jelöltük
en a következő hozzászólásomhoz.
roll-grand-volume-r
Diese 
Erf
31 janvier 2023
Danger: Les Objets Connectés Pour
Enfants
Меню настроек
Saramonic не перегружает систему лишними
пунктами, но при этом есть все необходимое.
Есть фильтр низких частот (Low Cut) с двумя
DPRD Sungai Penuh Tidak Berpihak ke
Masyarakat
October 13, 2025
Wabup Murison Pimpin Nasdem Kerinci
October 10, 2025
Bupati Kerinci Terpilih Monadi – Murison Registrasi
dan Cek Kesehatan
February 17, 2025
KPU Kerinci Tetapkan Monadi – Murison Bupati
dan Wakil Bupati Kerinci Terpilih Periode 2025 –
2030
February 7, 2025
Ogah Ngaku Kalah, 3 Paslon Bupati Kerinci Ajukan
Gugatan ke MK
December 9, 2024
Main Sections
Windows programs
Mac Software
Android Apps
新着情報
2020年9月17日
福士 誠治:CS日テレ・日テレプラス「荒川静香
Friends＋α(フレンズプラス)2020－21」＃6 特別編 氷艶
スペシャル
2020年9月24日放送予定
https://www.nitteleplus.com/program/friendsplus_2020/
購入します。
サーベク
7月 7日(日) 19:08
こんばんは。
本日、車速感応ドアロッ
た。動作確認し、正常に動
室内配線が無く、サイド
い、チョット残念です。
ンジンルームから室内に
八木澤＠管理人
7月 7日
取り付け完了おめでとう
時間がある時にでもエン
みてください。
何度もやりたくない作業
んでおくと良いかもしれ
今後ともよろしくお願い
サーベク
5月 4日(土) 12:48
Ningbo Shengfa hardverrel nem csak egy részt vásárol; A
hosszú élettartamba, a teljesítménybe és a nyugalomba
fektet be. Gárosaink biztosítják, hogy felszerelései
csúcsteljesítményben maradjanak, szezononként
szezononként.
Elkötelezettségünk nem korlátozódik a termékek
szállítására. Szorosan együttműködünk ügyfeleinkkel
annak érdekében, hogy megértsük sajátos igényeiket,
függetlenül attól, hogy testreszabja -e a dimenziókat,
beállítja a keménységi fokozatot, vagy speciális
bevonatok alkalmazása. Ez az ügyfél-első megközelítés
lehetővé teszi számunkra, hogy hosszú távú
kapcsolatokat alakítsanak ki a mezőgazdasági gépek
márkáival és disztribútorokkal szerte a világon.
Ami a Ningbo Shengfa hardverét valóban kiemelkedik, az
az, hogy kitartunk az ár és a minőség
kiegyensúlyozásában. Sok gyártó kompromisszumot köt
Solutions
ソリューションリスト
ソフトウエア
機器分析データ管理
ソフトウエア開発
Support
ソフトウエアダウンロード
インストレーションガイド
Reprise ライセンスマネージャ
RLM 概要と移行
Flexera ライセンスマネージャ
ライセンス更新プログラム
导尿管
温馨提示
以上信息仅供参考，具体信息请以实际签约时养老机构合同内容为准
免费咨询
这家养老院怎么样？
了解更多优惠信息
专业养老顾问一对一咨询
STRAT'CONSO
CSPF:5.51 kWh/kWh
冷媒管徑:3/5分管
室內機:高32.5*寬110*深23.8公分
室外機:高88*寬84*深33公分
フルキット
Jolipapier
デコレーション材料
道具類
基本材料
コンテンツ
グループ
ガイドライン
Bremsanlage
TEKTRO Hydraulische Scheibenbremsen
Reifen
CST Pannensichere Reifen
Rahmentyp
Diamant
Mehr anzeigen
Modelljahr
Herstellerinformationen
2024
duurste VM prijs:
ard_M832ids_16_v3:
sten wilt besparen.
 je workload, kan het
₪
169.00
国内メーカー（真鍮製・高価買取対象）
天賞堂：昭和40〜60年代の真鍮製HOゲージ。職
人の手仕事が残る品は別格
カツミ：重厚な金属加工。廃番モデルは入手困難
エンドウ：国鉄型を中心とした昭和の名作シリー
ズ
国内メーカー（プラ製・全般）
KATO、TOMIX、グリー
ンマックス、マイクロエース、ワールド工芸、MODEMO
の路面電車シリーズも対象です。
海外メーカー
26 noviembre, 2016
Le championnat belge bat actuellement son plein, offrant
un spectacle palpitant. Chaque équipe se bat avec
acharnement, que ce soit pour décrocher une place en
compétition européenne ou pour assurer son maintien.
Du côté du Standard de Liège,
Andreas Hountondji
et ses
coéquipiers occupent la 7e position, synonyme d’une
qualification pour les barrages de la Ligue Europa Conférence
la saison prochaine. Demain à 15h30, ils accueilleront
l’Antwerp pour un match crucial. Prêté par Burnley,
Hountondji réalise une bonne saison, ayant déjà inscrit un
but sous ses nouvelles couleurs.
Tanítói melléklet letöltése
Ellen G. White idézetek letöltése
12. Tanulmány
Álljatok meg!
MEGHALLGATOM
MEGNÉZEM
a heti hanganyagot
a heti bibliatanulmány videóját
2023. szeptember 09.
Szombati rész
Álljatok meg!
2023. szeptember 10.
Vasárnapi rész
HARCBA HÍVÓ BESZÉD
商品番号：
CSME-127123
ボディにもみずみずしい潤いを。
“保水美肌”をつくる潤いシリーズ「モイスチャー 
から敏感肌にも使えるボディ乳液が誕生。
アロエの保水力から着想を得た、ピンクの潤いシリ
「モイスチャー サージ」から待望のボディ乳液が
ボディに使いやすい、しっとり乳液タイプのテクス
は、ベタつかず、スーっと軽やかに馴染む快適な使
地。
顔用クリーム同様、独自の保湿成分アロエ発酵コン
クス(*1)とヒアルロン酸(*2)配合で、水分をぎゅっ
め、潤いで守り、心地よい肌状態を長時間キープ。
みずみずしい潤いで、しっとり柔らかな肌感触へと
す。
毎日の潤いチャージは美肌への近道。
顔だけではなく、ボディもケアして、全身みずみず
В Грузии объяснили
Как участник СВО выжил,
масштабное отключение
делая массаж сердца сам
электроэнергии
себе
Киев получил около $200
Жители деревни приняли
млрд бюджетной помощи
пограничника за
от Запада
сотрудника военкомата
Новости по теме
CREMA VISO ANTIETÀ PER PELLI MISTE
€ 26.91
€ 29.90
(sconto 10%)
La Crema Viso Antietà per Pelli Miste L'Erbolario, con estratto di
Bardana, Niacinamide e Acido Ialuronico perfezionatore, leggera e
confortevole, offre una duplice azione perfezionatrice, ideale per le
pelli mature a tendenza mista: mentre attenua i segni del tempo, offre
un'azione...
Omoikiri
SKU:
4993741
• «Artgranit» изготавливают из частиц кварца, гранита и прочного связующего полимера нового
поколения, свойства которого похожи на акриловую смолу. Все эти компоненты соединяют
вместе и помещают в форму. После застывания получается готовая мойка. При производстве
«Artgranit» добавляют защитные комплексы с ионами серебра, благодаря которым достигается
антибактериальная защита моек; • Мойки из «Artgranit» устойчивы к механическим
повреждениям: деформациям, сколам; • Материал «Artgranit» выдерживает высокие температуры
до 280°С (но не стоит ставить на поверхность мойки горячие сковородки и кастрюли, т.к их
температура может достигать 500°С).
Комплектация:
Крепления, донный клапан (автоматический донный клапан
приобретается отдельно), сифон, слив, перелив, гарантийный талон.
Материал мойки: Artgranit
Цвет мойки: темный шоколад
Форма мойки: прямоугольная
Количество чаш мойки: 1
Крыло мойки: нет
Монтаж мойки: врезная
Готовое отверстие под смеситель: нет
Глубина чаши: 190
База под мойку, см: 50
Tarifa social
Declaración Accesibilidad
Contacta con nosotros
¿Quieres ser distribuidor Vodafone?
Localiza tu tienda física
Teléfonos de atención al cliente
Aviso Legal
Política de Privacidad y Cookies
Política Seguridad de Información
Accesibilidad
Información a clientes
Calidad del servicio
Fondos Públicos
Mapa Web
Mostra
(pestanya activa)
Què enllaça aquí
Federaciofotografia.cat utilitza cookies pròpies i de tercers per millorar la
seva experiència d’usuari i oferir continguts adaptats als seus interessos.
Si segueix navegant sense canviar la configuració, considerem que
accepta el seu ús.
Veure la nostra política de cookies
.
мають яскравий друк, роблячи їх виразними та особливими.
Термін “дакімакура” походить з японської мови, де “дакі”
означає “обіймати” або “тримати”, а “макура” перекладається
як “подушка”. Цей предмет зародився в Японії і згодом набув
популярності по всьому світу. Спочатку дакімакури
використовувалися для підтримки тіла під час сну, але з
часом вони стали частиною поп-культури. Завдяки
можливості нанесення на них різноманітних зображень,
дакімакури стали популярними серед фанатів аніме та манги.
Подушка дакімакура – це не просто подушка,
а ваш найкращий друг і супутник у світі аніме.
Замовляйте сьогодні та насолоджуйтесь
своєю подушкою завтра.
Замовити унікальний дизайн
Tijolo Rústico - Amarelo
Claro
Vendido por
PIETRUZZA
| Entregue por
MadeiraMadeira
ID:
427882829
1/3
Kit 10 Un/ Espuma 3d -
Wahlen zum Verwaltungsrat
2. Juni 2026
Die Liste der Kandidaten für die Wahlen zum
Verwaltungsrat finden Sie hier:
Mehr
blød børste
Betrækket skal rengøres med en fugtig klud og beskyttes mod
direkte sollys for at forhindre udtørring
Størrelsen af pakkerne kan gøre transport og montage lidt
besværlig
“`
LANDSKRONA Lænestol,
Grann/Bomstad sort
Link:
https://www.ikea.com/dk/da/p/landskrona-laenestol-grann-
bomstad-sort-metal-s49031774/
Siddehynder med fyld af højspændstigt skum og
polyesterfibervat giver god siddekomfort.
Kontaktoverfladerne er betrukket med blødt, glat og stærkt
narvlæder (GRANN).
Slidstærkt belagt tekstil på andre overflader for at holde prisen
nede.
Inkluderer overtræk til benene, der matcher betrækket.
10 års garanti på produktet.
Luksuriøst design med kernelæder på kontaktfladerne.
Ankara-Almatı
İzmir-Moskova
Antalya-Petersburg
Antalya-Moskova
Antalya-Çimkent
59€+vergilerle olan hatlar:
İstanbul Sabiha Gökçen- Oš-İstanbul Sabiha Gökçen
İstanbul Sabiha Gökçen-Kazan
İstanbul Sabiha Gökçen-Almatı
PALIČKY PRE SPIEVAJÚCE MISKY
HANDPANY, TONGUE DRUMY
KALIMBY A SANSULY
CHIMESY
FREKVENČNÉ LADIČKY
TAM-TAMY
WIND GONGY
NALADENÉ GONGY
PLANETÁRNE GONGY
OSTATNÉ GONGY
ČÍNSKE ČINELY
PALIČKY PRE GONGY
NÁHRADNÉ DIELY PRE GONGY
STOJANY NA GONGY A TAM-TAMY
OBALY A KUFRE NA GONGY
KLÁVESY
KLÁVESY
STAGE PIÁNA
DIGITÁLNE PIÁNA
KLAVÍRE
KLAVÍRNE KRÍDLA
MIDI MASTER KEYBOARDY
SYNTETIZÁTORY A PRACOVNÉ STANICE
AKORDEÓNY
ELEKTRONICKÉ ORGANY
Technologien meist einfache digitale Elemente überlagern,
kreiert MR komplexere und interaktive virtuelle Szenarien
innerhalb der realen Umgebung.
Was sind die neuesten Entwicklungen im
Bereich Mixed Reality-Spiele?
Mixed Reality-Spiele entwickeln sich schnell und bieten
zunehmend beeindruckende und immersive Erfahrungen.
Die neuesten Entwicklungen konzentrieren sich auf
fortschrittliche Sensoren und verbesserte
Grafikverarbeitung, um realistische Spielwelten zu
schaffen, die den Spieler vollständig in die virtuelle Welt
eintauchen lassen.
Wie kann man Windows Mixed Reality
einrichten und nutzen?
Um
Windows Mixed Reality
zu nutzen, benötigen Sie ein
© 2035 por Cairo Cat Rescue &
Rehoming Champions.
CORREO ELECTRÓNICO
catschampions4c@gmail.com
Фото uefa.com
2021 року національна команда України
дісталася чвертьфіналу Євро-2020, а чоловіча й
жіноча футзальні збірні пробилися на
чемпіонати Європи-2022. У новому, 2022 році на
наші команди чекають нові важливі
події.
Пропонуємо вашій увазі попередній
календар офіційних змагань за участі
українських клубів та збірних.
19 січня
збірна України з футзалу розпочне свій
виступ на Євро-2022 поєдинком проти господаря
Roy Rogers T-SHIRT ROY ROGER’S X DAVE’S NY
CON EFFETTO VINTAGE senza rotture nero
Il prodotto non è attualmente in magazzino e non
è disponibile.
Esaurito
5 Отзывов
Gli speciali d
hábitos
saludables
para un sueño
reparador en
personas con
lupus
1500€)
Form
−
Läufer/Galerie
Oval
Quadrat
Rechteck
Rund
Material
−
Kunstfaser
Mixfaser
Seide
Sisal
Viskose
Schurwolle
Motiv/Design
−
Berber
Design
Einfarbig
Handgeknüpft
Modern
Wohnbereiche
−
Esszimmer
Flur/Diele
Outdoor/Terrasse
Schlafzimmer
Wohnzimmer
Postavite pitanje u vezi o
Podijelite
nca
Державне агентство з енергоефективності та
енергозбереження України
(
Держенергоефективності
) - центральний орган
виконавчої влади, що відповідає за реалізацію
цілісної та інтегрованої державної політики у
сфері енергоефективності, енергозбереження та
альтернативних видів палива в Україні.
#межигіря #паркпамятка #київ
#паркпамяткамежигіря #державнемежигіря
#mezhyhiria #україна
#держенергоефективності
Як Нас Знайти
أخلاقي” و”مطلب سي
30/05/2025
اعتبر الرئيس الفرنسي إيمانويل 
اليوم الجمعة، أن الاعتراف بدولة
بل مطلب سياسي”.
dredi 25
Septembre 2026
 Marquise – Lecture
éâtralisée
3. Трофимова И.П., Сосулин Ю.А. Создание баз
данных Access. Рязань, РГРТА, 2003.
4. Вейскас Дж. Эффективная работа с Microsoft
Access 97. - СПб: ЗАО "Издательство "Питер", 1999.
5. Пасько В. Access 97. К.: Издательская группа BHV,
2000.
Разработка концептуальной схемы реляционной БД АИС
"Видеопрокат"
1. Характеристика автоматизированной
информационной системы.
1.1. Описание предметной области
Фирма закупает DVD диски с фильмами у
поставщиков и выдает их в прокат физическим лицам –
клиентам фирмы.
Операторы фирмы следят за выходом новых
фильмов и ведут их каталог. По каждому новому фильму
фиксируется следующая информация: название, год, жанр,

▸ Job: Take the stretch of lines above from the one containing "Фото uefa.com" through the one containing "Roy Rogers T-SHIRT ROY ROGER’S X DAVE’S NY" and repeat it exactly, adding no other line.

▸ Answer to this task:
Фото uefa.com
2021 року національна команда України
дісталася чвертьфіналу Євро-2020, а чоловіча й
жіноча футзальні збірні пробилися на
чемпіонати Європи-2022. У новому, 2022 році на
наші команди чекають нові важливі
події.
Пропонуємо вашій увазі попередній
календар офіційних змагань за участі
українських клубів та збірних.
19 січня
збірна України з футзалу розпочне свій
виступ на Євро-2022 поєдинком проти господаря
Roy Rogers T-SHIRT ROY ROGER’S X DAVE’S NY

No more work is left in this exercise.